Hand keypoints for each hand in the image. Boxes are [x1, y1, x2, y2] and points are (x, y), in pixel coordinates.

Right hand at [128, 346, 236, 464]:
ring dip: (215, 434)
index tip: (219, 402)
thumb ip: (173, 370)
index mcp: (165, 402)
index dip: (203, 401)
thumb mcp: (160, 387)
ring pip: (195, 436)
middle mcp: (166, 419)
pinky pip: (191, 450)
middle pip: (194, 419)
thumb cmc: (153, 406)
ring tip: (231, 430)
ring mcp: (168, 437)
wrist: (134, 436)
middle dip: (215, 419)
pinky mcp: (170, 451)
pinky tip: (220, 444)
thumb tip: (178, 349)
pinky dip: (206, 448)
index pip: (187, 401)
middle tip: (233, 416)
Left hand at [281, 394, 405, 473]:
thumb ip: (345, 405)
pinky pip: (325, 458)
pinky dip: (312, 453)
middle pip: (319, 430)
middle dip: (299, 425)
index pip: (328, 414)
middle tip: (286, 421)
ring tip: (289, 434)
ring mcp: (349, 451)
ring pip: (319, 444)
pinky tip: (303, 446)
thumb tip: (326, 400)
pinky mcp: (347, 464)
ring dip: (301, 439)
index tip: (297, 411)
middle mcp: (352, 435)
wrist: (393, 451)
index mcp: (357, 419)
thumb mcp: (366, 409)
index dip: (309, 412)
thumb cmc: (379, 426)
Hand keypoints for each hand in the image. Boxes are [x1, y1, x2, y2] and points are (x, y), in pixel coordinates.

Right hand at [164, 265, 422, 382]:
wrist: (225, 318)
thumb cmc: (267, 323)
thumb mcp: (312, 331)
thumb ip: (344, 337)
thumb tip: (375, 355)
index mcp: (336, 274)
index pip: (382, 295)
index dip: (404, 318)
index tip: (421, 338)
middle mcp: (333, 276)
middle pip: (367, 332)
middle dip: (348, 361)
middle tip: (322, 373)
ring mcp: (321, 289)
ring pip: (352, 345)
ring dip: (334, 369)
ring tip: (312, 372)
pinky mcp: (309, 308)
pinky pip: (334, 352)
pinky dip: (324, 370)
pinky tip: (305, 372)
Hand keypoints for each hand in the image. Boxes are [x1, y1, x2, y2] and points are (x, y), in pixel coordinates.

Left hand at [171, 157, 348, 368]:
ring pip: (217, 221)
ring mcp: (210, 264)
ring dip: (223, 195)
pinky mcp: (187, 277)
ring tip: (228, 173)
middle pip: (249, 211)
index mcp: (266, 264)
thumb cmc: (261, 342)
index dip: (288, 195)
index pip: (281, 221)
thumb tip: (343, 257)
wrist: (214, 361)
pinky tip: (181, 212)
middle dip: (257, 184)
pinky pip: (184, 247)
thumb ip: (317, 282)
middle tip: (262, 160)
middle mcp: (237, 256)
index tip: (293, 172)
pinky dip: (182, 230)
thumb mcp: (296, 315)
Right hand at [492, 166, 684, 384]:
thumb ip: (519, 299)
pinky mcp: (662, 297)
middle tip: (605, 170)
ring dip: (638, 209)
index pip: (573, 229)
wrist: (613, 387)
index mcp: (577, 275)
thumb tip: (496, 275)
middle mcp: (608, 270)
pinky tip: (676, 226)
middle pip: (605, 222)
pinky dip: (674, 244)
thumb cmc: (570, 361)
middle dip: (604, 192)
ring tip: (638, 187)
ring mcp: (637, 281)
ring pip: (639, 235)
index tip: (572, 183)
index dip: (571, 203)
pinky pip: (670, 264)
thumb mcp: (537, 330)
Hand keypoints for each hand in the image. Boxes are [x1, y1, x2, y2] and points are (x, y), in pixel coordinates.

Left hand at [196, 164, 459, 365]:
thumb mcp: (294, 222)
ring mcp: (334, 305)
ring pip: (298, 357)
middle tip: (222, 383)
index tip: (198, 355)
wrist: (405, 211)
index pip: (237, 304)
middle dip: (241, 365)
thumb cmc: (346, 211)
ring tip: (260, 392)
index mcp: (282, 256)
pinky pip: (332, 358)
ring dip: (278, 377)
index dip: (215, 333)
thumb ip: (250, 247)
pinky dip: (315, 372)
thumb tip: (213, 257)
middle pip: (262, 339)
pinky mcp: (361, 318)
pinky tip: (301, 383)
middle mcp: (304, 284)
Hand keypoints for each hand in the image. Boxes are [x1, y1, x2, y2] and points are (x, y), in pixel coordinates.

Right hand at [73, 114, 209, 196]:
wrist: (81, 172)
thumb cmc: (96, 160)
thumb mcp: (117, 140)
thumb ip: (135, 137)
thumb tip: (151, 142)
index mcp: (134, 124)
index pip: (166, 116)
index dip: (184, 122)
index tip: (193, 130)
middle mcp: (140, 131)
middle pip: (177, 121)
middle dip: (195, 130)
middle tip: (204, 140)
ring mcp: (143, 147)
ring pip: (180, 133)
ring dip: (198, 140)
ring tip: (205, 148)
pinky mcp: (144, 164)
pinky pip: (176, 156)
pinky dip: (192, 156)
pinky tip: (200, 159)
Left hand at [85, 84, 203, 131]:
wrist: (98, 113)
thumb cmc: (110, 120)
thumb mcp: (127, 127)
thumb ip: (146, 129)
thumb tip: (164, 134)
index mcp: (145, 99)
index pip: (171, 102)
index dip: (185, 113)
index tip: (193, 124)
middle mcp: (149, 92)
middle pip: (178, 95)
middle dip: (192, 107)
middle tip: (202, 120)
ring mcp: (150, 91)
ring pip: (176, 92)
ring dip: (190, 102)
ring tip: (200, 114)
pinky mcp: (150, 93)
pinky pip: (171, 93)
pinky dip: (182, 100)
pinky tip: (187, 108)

######

> ASSIGNED TASK: Set down again, word for word, the stretch of records from the line with "pinky tip: (305, 372)" to the line with "middle pip: (605, 222)", both of those lines included.

> EXERCISE SOLUTION:
pinky tip: (305, 372)
Hand keypoints for each hand in the image. Boxes are [x1, y1, x2, y2] and points are (x, y), in pixel coordinates.

Left hand at [171, 157, 348, 368]:
ring pip: (217, 221)
ring mcp: (210, 264)
ring dip: (223, 195)
pinky mcp: (187, 277)
ring tip: (228, 173)
middle pip: (249, 211)
index mcp: (266, 264)
thumb cmc: (261, 342)
index dip: (288, 195)
index pip: (281, 221)
thumb tip: (343, 257)
wrist: (214, 361)
pinky tip: (181, 212)
middle dip: (257, 184)
pinky pip: (184, 247)
thumb ip: (317, 282)
middle tip: (262, 160)
middle mcp: (237, 256)
index tip: (293, 172)
pinky dip: (182, 230)
thumb mcp: (296, 315)
Right hand at [492, 166, 684, 384]:
thumb ip: (519, 299)
pinky mcp: (662, 297)
middle tip: (605, 170)
ring dip: (638, 209)
index pip: (573, 229)
wrist: (613, 387)
index mcp: (577, 275)
thumb tip: (496, 275)
middle mcp: (608, 270)
pinky tip: (676, 226)
middle pip: (605, 222)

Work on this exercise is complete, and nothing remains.